Listed entries.
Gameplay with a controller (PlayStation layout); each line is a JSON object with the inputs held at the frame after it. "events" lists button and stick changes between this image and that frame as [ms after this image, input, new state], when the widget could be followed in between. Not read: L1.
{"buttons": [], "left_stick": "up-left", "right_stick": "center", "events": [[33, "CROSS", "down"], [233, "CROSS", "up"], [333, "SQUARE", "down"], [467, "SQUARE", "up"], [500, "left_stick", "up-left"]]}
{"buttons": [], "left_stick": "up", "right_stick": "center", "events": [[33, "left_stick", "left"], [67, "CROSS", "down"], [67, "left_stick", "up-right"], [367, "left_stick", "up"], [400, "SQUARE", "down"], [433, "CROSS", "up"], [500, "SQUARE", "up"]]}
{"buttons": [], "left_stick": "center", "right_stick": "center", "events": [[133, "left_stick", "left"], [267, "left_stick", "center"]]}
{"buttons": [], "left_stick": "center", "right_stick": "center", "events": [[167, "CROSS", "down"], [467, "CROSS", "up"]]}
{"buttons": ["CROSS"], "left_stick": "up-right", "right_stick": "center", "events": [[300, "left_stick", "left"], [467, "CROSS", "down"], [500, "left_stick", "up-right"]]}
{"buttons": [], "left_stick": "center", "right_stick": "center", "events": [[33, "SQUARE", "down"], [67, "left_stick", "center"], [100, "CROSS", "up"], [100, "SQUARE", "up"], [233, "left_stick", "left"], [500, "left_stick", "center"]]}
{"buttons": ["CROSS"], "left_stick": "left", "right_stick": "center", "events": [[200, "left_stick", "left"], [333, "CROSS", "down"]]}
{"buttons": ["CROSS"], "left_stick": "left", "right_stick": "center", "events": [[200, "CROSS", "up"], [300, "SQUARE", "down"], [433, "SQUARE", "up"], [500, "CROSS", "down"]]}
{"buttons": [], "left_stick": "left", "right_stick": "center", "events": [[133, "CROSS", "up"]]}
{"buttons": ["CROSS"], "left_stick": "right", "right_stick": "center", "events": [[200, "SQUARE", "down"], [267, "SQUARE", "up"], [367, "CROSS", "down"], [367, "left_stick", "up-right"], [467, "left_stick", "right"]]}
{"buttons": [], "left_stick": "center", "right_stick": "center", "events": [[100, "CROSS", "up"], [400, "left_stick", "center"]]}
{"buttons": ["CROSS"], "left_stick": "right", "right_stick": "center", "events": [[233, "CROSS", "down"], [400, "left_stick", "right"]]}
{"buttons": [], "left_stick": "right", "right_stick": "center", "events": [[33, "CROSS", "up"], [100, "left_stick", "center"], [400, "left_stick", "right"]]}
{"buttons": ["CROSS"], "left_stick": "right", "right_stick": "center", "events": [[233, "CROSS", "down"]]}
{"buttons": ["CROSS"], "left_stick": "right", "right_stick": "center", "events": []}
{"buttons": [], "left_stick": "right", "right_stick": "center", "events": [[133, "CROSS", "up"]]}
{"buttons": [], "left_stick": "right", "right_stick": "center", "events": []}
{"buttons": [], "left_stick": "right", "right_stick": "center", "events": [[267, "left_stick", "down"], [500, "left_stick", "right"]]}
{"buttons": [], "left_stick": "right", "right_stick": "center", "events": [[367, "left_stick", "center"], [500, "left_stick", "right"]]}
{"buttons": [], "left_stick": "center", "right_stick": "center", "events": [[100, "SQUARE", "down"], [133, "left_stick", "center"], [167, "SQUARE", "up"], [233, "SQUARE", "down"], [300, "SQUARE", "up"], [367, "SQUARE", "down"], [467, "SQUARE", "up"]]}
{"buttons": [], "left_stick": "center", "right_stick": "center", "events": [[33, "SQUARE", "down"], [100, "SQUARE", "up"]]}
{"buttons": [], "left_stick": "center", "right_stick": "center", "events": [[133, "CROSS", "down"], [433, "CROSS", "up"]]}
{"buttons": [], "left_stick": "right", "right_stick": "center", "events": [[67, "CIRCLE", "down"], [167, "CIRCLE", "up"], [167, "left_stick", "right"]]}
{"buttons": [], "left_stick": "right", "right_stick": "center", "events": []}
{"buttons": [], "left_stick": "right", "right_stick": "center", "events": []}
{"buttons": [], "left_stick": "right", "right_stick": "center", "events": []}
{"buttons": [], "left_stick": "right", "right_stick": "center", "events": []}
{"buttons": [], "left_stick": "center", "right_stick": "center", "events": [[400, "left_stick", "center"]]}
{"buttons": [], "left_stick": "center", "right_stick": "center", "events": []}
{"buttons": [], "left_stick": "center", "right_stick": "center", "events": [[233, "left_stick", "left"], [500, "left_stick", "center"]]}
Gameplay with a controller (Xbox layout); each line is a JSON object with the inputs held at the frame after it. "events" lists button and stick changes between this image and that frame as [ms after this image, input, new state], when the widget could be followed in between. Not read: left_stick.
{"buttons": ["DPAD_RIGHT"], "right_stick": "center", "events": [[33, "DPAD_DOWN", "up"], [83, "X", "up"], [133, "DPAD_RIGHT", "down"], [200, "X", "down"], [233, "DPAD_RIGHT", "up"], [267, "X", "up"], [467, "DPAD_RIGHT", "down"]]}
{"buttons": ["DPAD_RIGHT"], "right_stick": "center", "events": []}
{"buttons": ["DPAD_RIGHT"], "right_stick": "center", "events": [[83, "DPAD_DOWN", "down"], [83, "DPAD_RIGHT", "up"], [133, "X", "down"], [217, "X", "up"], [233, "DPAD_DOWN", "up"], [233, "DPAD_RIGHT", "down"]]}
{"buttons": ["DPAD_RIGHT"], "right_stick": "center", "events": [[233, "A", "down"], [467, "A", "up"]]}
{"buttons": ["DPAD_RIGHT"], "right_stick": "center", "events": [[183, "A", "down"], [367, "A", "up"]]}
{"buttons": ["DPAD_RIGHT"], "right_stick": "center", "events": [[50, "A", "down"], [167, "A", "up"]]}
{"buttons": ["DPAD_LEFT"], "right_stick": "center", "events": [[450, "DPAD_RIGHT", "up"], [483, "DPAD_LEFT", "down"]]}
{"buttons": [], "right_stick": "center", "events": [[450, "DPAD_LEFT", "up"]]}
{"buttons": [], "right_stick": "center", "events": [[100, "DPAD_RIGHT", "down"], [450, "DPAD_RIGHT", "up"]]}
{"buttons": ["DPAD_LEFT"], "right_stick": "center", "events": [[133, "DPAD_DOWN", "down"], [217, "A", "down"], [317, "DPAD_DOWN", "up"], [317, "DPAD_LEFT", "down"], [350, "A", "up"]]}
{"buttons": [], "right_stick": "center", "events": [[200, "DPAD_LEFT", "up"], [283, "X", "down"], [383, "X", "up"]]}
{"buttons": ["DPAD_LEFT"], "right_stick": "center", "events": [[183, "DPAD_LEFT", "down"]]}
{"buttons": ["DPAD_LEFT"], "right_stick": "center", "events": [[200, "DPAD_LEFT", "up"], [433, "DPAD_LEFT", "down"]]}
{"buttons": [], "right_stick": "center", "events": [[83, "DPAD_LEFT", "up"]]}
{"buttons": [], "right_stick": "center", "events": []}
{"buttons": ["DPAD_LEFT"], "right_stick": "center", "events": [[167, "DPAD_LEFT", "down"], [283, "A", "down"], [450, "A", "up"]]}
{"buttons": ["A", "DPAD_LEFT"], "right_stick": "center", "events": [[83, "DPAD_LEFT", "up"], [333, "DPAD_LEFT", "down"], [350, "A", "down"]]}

Work instruction. Return all the lines shown above, word for word.

Task solution.
Gameplay with a controller (PlayStation layout); each line is a JSON object with the inputs held at the frame after it. "events" lists button and stick changes between this image and that frame as [ms after this image, input, new state], when the widget could be followed in between. Not read: L1.
{"buttons": [], "left_stick": "up-left", "right_stick": "center", "events": [[33, "CROSS", "down"], [233, "CROSS", "up"], [333, "SQUARE", "down"], [467, "SQUARE", "up"], [500, "left_stick", "up-left"]]}
{"buttons": [], "left_stick": "up", "right_stick": "center", "events": [[33, "left_stick", "left"], [67, "CROSS", "down"], [67, "left_stick", "up-right"], [367, "left_stick", "up"], [400, "SQUARE", "down"], [433, "CROSS", "up"], [500, "SQUARE", "up"]]}
{"buttons": [], "left_stick": "center", "right_stick": "center", "events": [[133, "left_stick", "left"], [267, "left_stick", "center"]]}
{"buttons": [], "left_stick": "center", "right_stick": "center", "events": [[167, "CROSS", "down"], [467, "CROSS", "up"]]}
{"buttons": ["CROSS"], "left_stick": "up-right", "right_stick": "center", "events": [[300, "left_stick", "left"], [467, "CROSS", "down"], [500, "left_stick", "up-right"]]}
{"buttons": [], "left_stick": "center", "right_stick": "center", "events": [[33, "SQUARE", "down"], [67, "left_stick", "center"], [100, "CROSS", "up"], [100, "SQUARE", "up"], [233, "left_stick", "left"], [500, "left_stick", "center"]]}
{"buttons": ["CROSS"], "left_stick": "left", "right_stick": "center", "events": [[200, "left_stick", "left"], [333, "CROSS", "down"]]}
{"buttons": ["CROSS"], "left_stick": "left", "right_stick": "center", "events": [[200, "CROSS", "up"], [300, "SQUARE", "down"], [433, "SQUARE", "up"], [500, "CROSS", "down"]]}
{"buttons": [], "left_stick": "left", "right_stick": "center", "events": [[133, "CROSS", "up"]]}
{"buttons": ["CROSS"], "left_stick": "right", "right_stick": "center", "events": [[200, "SQUARE", "down"], [267, "SQUARE", "up"], [367, "CROSS", "down"], [367, "left_stick", "up-right"], [467, "left_stick", "right"]]}
{"buttons": [], "left_stick": "center", "right_stick": "center", "events": [[100, "CROSS", "up"], [400, "left_stick", "center"]]}
{"buttons": ["CROSS"], "left_stick": "right", "right_stick": "center", "events": [[233, "CROSS", "down"], [400, "left_stick", "right"]]}
{"buttons": [], "left_stick": "right", "right_stick": "center", "events": [[33, "CROSS", "up"], [100, "left_stick", "center"], [400, "left_stick", "right"]]}
{"buttons": ["CROSS"], "left_stick": "right", "right_stick": "center", "events": [[233, "CROSS", "down"]]}
{"buttons": ["CROSS"], "left_stick": "right", "right_stick": "center", "events": []}
{"buttons": [], "left_stick": "right", "right_stick": "center", "events": [[133, "CROSS", "up"]]}
{"buttons": [], "left_stick": "right", "right_stick": "center", "events": []}
{"buttons": [], "left_stick": "right", "right_stick": "center", "events": [[267, "left_stick", "down"], [500, "left_stick", "right"]]}
{"buttons": [], "left_stick": "right", "right_stick": "center", "events": [[367, "left_stick", "center"], [500, "left_stick", "right"]]}
{"buttons": [], "left_stick": "center", "right_stick": "center", "events": [[100, "SQUARE", "down"], [133, "left_stick", "center"], [167, "SQUARE", "up"], [233, "SQUARE", "down"], [300, "SQUARE", "up"], [367, "SQUARE", "down"], [467, "SQUARE", "up"]]}
{"buttons": [], "left_stick": "center", "right_stick": "center", "events": [[33, "SQUARE", "down"], [100, "SQUARE", "up"]]}
{"buttons": [], "left_stick": "center", "right_stick": "center", "events": [[133, "CROSS", "down"], [433, "CROSS", "up"]]}
{"buttons": [], "left_stick": "right", "right_stick": "center", "events": [[67, "CIRCLE", "down"], [167, "CIRCLE", "up"], [167, "left_stick", "right"]]}
{"buttons": [], "left_stick": "right", "right_stick": "center", "events": []}
{"buttons": [], "left_stick": "right", "right_stick": "center", "events": []}
{"buttons": [], "left_stick": "right", "right_stick": "center", "events": []}
{"buttons": [], "left_stick": "right", "right_stick": "center", "events": []}
{"buttons": [], "left_stick": "center", "right_stick": "center", "events": [[400, "left_stick", "center"]]}
{"buttons": [], "left_stick": "center", "right_stick": "center", "events": []}
{"buttons": [], "left_stick": "center", "right_stick": "center", "events": [[233, "left_stick", "left"], [500, "left_stick", "center"]]}
Gameplay with a controller (Xbox layout); each line is a JSON object with the inputs held at the frame after it. "events" lists button and stick changes between this image and that frame as [ms after this image, input, new state], when the widget could be followed in between. Not read: left_stick.
{"buttons": ["DPAD_RIGHT"], "right_stick": "center", "events": [[33, "DPAD_DOWN", "up"], [83, "X", "up"], [133, "DPAD_RIGHT", "down"], [200, "X", "down"], [233, "DPAD_RIGHT", "up"], [267, "X", "up"], [467, "DPAD_RIGHT", "down"]]}
{"buttons": ["DPAD_RIGHT"], "right_stick": "center", "events": []}
{"buttons": ["DPAD_RIGHT"], "right_stick": "center", "events": [[83, "DPAD_DOWN", "down"], [83, "DPAD_RIGHT", "up"], [133, "X", "down"], [217, "X", "up"], [233, "DPAD_DOWN", "up"], [233, "DPAD_RIGHT", "down"]]}
{"buttons": ["DPAD_RIGHT"], "right_stick": "center", "events": [[233, "A", "down"], [467, "A", "up"]]}
{"buttons": ["DPAD_RIGHT"], "right_stick": "center", "events": [[183, "A", "down"], [367, "A", "up"]]}
{"buttons": ["DPAD_RIGHT"], "right_stick": "center", "events": [[50, "A", "down"], [167, "A", "up"]]}
{"buttons": ["DPAD_LEFT"], "right_stick": "center", "events": [[450, "DPAD_RIGHT", "up"], [483, "DPAD_LEFT", "down"]]}
{"buttons": [], "right_stick": "center", "events": [[450, "DPAD_LEFT", "up"]]}
{"buttons": [], "right_stick": "center", "events": [[100, "DPAD_RIGHT", "down"], [450, "DPAD_RIGHT", "up"]]}
{"buttons": ["DPAD_LEFT"], "right_stick": "center", "events": [[133, "DPAD_DOWN", "down"], [217, "A", "down"], [317, "DPAD_DOWN", "up"], [317, "DPAD_LEFT", "down"], [350, "A", "up"]]}
{"buttons": [], "right_stick": "center", "events": [[200, "DPAD_LEFT", "up"], [283, "X", "down"], [383, "X", "up"]]}
{"buttons": ["DPAD_LEFT"], "right_stick": "center", "events": [[183, "DPAD_LEFT", "down"]]}
{"buttons": ["DPAD_LEFT"], "right_stick": "center", "events": [[200, "DPAD_LEFT", "up"], [433, "DPAD_LEFT", "down"]]}
{"buttons": [], "right_stick": "center", "events": [[83, "DPAD_LEFT", "up"]]}
{"buttons": [], "right_stick": "center", "events": []}
{"buttons": ["DPAD_LEFT"], "right_stick": "center", "events": [[167, "DPAD_LEFT", "down"], [283, "A", "down"], [450, "A", "up"]]}
{"buttons": ["A", "DPAD_LEFT"], "right_stick": "center", "events": [[83, "DPAD_LEFT", "up"], [333, "DPAD_LEFT", "down"], [350, "A", "down"]]}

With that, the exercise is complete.